| TASK TO CARRY OUT |
Copy out every line of the records that contains the string "para", and match it case-sensitively.

BEGIN RECORDS FOR THE TASK

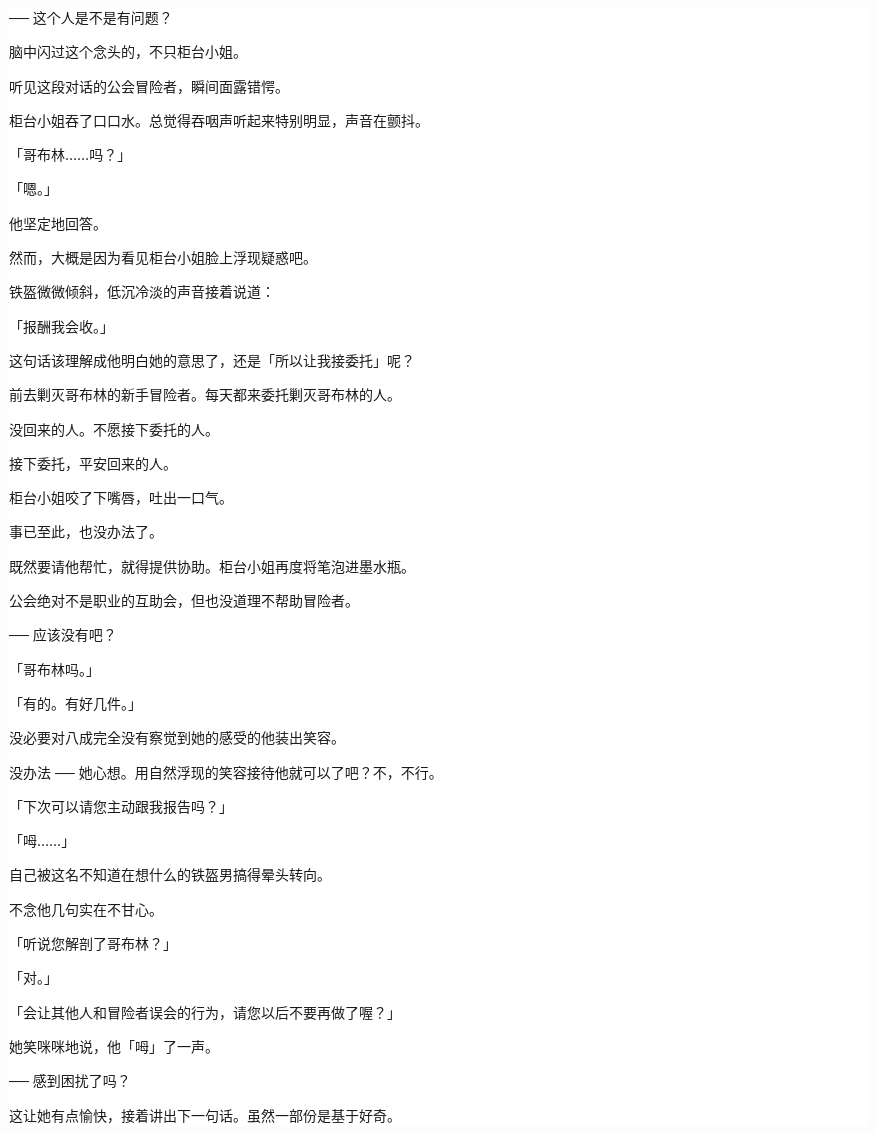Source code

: ── 这个人是不是有问题？

脑中闪过这个念头的，不只柜台小姐。

听见这段对话的公会冒险者，瞬间面露错愕。

柜台小姐吞了口口水。总觉得吞咽声听起来特别明显，声音在颤抖。

「哥布林……吗？」

「嗯。」

他坚定地回答。

然而，大概是因为看见柜台小姐脸上浮现疑惑吧。

铁盔微微倾斜，低沉冷淡的声音接着说道：

「报酬我会收。」

这句话该理解成他明白她的意思了，还是「所以让我接委托」呢？

前去剿灭哥布林的新手冒险者。每天都来委托剿灭哥布林的人。

没回来的人。不愿接下委托的人。

接下委托，平安回来的人。

柜台小姐咬了下嘴唇，吐出一口气。

事已至此，也没办法了。

既然要请他帮忙，就得提供协助。柜台小姐再度将笔泡进墨水瓶。

公会绝对不是职业的互助会，但也没道理不帮助冒险者。

── 应该没有吧？

「哥布林吗。」

「有的。有好几件。」

没必要对八成完全没有察觉到她的感受的他装出笑容。

没办法 ── 她心想。用自然浮现的笑容接待他就可以了吧？不，不行。

「下次可以请您主动跟我报告吗？」

「呣……」

自己被这名不知道在想什么的铁盔男搞得晕头转向。

不念他几句实在不甘心。

「听说您解剖了哥布林？」

「对。」

「会让其他人和冒险者误会的行为，请您以后不要再做了喔？」

她笑咪咪地说，他「呣」了一声。

── 感到困扰了吗？

这让她有点愉快，接着讲出下一句话。虽然一部份是基于好奇。
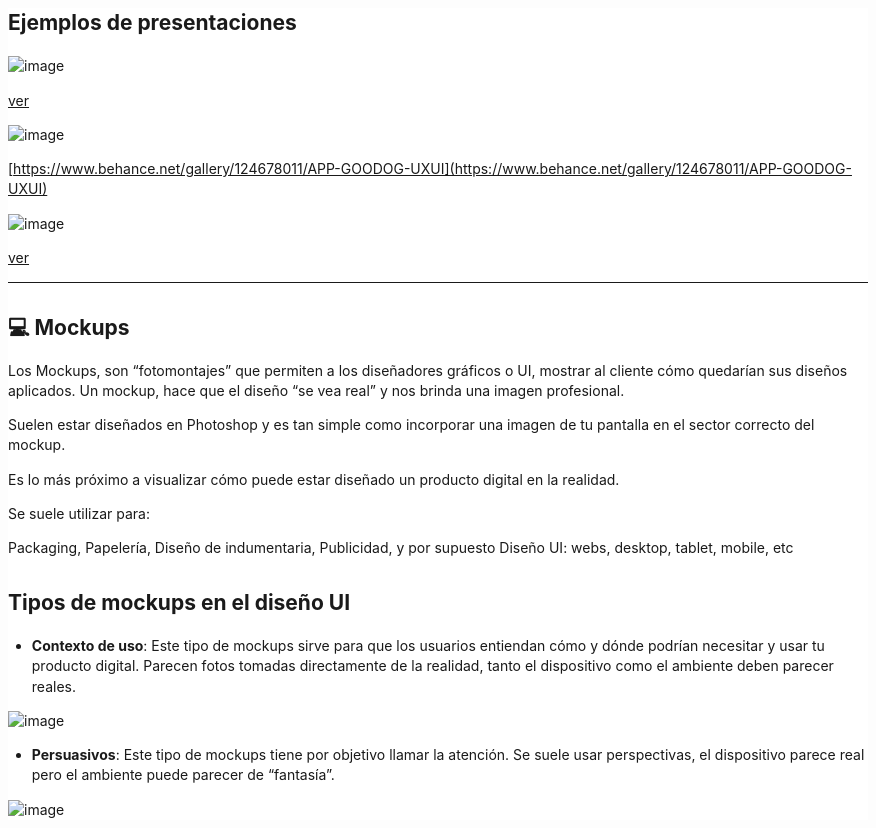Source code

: 

##  Ejemplos de presentaciones


![image](https://github.com/eugenia1984/DisenoUX-UI/assets/72580574/3e5c8e0b-c92f-4498-9285-244dab133c8f)

[ver](https://www.behance.net/gallery/136021567/techunt-UXUI-Case-Study)


![image](https://www.behance.net/gallery/136021567/techunt-UXUI-Case-Study)

[https://www.behance.net/gallery/124678011/APP-GOODOG-UXUI](https://www.behance.net/gallery/124678011/APP-GOODOG-UXUI)

![image](https://github.com/eugenia1984/DisenoUX-UI/assets/72580574/635290e1-cfaa-457f-a113-6609ae576e9d)

[ver](https://www.behance.net/gallery/127480977/LAVANDAPP-Proyecto-curso-UXUI-en-Coderhouse)

---

## :computer: Mockups

Los Mockups, son “fotomontajes” que permiten a los diseñadores gráficos o
UI, mostrar al cliente cómo quedarían sus diseños aplicados. Un mockup,
hace que el diseño “se vea real” y nos brinda una imagen profesional.

Suelen estar diseñados en Photoshop y es tan simple como incorporar una
imagen de tu pantalla en el sector correcto del mockup.

Es lo más próximo a visualizar cómo puede estar diseñado un producto
digital en la realidad.

Se suele utilizar para:

Packaging, Papelería, Diseño de indumentaria, Publicidad, y por supuesto
Diseño UI: webs, desktop, tablet, mobile, etc

## Tipos de mockups en el diseño UI

- **Contexto de uso**: Este tipo de mockups sirve para que los
usuarios entiendan cómo y dónde podrían
necesitar y usar tu producto digital.
Parecen fotos tomadas directamente de la
realidad, tanto el dispositivo como el
ambiente deben parecer reales.



![image](https://github.com/eugenia1984/DisenoUX-UI/assets/72580574/6acb445b-fcaa-434a-b70e-891250259c59)

- **Persuasivos**: Este tipo de mockups tiene por objetivo llamar la atención. Se suele usar perspectivas, el dispositivo
parece real pero el ambiente puede parecer de “fantasía”.

![image](https://github.com/eugenia1984/DisenoUX-UI/assets/72580574/5225b493-1476-42b0-b5a1-7c83a779ffc4)
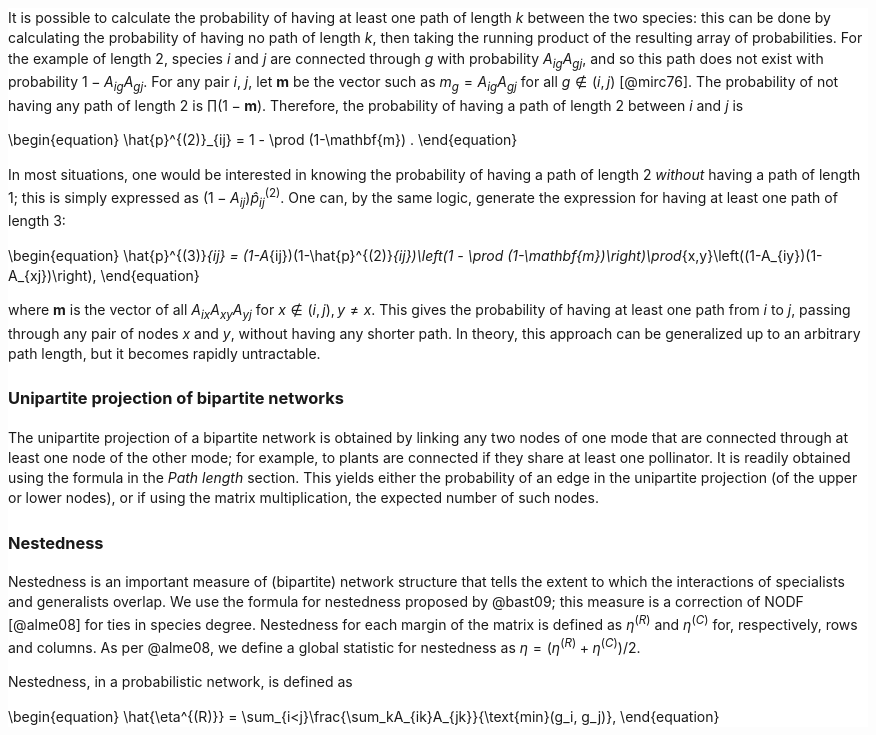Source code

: It is possible to calculate the probability of having at least one path of
length $k$ between the two species: this can be done by calculating the
probability of having no path of length $k$, then taking the running product of
the resulting array of probabilities. For the example of length 2, species $i$
and $j$ are connected through $g$ with probability $A_{ig}A_{gj}$, and so this
path does not exist with probability $1-A_{ig}A_{gj}$. For any pair $i$, $j$,
let $\mathbf{m}$ be the vector such as $m_{g} = A_{ig}A_{gj}$ for all $g \notin
(i,j)$ [@mirc76]. The probability of not having any path of length 2 is $\prod
(1-\mathbf{m})$. Therefore, the probability of having a path of length 2 between
$i$ and $j$ is

\begin{equation}
\hat{p}^{(2)}_{ij} = 1 - \prod (1-\mathbf{m}) .
\end{equation}

In most situations, one would be interested in knowing the probability of
having a path of length 2 *without* having a path of length 1; this is simply
expressed as $(1-A_{ij})\hat{p}^{(2)}_{ij}$. One can, by the same logic,
generate the expression for having at least one path of length 3:

\begin{equation}
\hat{p}^{(3)}_{ij} = (1-A_{ij})(1-\hat{p}^{(2)}_{ij})\left(1 - \prod (1-\mathbf{m})\right)\prod_{x,y}\left((1-A_{iy})(1-A_{xj})\right),
\end{equation}

where $\mathbf{m}$ is the vector of all $A_{ix}A_{xy}A_{yj}$ for $x\notin
(i,j), y\neq x$. This gives the probability of having at least one path from
$i$ to $j$, passing through any pair of nodes $x$ and $y$, without having any
shorter path. In theory, this approach can be generalized up to an arbitrary
path length, but it becomes rapidly untractable.

### Unipartite projection of bipartite networks

The unipartite projection of a bipartite network is obtained by linking any two
nodes of one mode that are connected through at least one node of the other
mode; for example, to plants are connected if they share at least one
pollinator. It is readily obtained using the formula in the *Path length*
section. This yields either the probability of an edge in the unipartite
projection (of the upper or lower nodes), or if using the matrix multiplication,
the expected number of such nodes.

### Nestedness

Nestedness is an important measure of (bipartite) network structure that tells
the extent to which the interactions of specialists and generalists overlap. We
use the formula for nestedness proposed by @bast09; this measure is a correction
of NODF [@alme08] for ties in species degree. Nestedness for each margin of the
matrix is defined as $\eta^{(R)}$ and $\eta^{(C)}$ for, respectively, rows and
columns. As per @alme08, we define a global statistic for nestedness as $\eta =
(\eta^{(R)}+\eta^{(C)})/2$.

Nestedness, in a probabilistic network, is defined as

\begin{equation}
\hat{\eta^{(R)}} = \sum_{i<j}\frac{\sum_kA_{ik}A_{jk}}{\text{min}(g_i, g_j)},
\end{equation}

END RECORDS FOR THE TASK

| OUTPUT OF THE EXERCISE |
Se suele utilizar para:
- **Contexto de uso**: Este tipo de mockups sirve para que los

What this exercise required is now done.